Configuring extended app authenticity checking

Checking extended application authenticity is an additional method of verifying that the MobileFirst application on the device has not been tampered with.

Enabling extended authenticity checking

Extended application authenticity checking is supported for the following environments:
  • iPhone, iPad, and iOS native
  • Android and Android native
  • Windows Phone Silverlight 8 (but not Windows Phone Silverlight 8 native)
  • Windows 8 Universal (including Windows Phone 8 Universal), Windows 8 Universal native , and Windows Phone 8 Universal native
  • You cannot enable extended authenticity if you use the internal MobileFirst Development Server that is embedded in MobileFirst Studio.
  • Extended application-authenticity validation is not supported for iOS apps that are installed from the Apple app store. See the Extended application authenticity for iOS known limitation.
  • If your Android app uses extended authenticity, it cannot use the multiple APK feature of Google Play. See Multiple APK Support for more information about the multiple APK feature.
To enable extended authenticity checking, you must deploy a modified .wlapp file, instead of the original .wlapp file that is generated by the build process. To obtain the modified .wlapp file, use one of the following two facilities:
  • The enable-extended-authenticity command of the wladm Ant task, as described in Commands for apps.
  • The enable extended-authenticity command of the wladm program, as described in Commands for apps.
You need to specify the following files as inputs for those commands:
  • The .wlapp file, from the bin folder of your MobileFirst project.
  • The mobile application file for the device, that is:
    • For the iPhone, iPad, iOS native environments: the corresponding .ipa file. If your application must support both 32-bit and 64-bit execution, provide a single .ipa file that includes both 32-bit and 64-bit code.
    • For the Android and Android native environments: the corresponding .apk file.
      Note: The .apk file must be signed. For more information, see Signing Your Applications.
    • For the Windows Phone Silverlight 8 environment: the corresponding .xap file. If you build your application for ARM and x86 architectures, the .xap file to use for production deployment is the one for the ARM architecture; the .xap file for the x86 architecture is for use in emulators only.
      Note: If an application is built in Release mode and runs on a physical device, the .xap file of the application must be signed with a certificate to be able to connect to the MobileFirst Server. The resulting .xap file must be provided as the input to the wladm tool after the binaries are signed. For more information about signing enterprise apps, see Preparing company apps for distribution for Windows Phone.
    • For the Windows 8 Universal (including Windows Phone 8 Universal), Windows 8 Universal native, and Windows Phone 8 Universal native environments: the corresponding .appx file or the .appx file from a bundle.
The resulting, modified .wlapp file is the file that you deploy to the MobileFirst Server.
  • The extended application authenticity mechanism demands that there is a dedicated version of the .wlapp file per each version of the native app. Before you distribute a new version of the mobile application file (.ipa, .apk, .appx, or .xap), you must perform the following actions:
    1. Update the application version number in the application-descriptor.xml file.
    2. Rebuild to create a new .wlapp file.
    3. Run one of the commands described previously to enable authenticity checking on the production-ready .ipa, .apk, .appx, or .xap file and the new .wlapp file.
    4. Deploy the .wlapp file produced in step 3 to the MobileFirst Server.

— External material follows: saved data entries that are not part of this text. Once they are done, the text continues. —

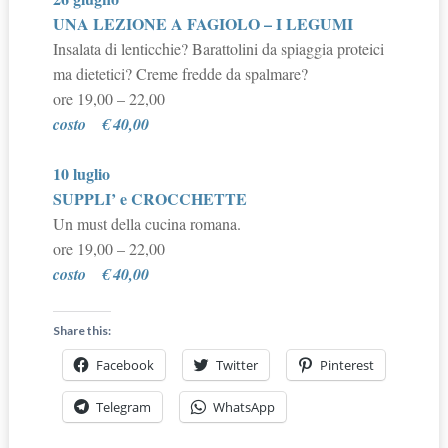
UNA LEZIONE A FAGIOLO – I LEGUMI
Insalata di lenticchie? Barattolini da spiaggia proteici
ma dietetici? Creme fredde da spalmare?
ore 19,00 – 22,00
costo
€ 40,00
10 luglio
SUPPLI’ e CROCCHETTE
Un must della cucina romana.
ore 19,00 – 22,00
costo
€ 40,00
Share this:
Facebook
Twitter
Pinterest
Telegram
WhatsApp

Disabling extended authenticity checking

To revert from extended authenticity checking to basic authenticity checking, deploy the original .wlapp file to the MobileFirst Server, for each of the wanted environments.

Enabling extended authenticity checking for apps that undergo app thinning

App thinning was introduced by Apple in iOS 9 for apps that are compiled with Xcode 7. App thinning reduces the size of files that are downloaded from the App Store. The feature might affect the extended authenticity features of IBM MobileFirst™ Platform Foundation apps because the binary file in the App Store might differ from the one that is downloaded to the client device.

Starting with the latest interim fix of IBM MobileFirst Platform Foundation V7.1.0, the new ipa file that you upload to the App Store can take advantage of app thinning, without influencing extended authenticity. To enable this capability, you must perform the following actions:

  1. Configure the original .wlapp file by using the enable-extended-authenticity command of the wladm program, as described earlier in this page.
  2. Deploy the .wlapp file to the server for testing.
Note: App thinning does not take place in apps that were developed using earlier versions of iOS and Xcode.